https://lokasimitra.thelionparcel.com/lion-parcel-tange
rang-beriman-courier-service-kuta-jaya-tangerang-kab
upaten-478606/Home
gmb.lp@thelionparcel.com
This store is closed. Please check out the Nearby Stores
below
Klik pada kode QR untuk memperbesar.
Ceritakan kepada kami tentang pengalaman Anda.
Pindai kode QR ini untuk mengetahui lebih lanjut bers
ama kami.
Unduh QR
++++++
### What the exercise asks
Please extract every line of text from the entries above and reproduce each one verbatim, in its original order.

### Exercise answer
https://lokasimitra.thelionparcel.com/lion-parcel-tange
rang-beriman-courier-service-kuta-jaya-tangerang-kab
upaten-478606/Home
gmb.lp@thelionparcel.com
This store is closed. Please check out the Nearby Stores
below
Klik pada kode QR untuk memperbesar.
Ceritakan kepada kami tentang pengalaman Anda.
Pindai kode QR ini untuk mengetahui lebih lanjut bers
ama kami.
Unduh QR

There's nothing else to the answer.